希望如同強心劑,注入了每個人疲憊的身體。最後一段路程,幾乎是用意志力在支撐。當兩條用生命和汗水開闢出的通道最終匯合的那一刻,雙方的人員都發出了劫後餘生般的歡呼!

沒有時間寒暄,麻松山立刻指揮隊員,用擔架將早已準備好的孫老太太抬起,在場部救援隊的護送下,以最快的速度朝著林場衛生院衝去。

當老太太被順利送進衛生院搶救室的那一刻,麻松山和所有參與救援的隊員,都如同虛脫般,癱坐在衛生院走廊冰冷的地面上,連動一根手指頭的力氣都沒有了。
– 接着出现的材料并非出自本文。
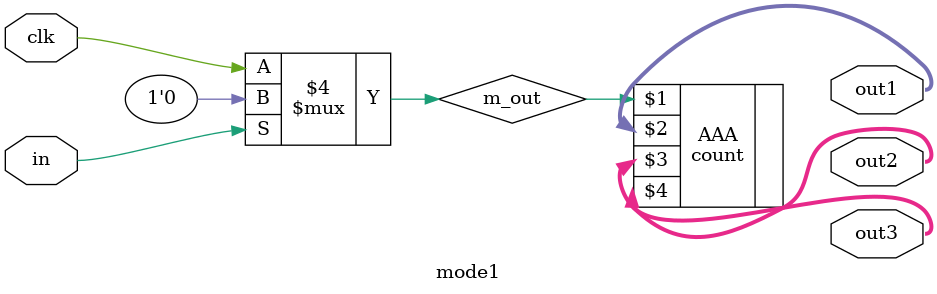
<source format=v>
module mode1 (in, clk, out1, out2, out3);
	input in, clk;
	output [3:0] out1, out2, out3;
	reg m_out;
	
	always @ (in) begin
	if (!in) m_out <= clk;
	else m_out <= 0;
	end
	
	count AAA (m_out, out1, out2, out3);
endmodule 
</source>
他們渾身溼透,結滿了冰凌,臉上、手上佈滿凍傷和劃痕,狼狽不堪,但每個人的眼神裡,都充滿了如釋重負的欣慰和自豪。

暴風雪依舊在窗外肆虐,但一條由仁心和勇氣開闢的生命之路,已經贏得了與死神的賽跑。經此一役,護林隊“守護”的內涵,在每一個隊員心中,變得更加具體,更加厚重。他們守護的,不僅是山林,更是這山林間,每一個鮮活的生命。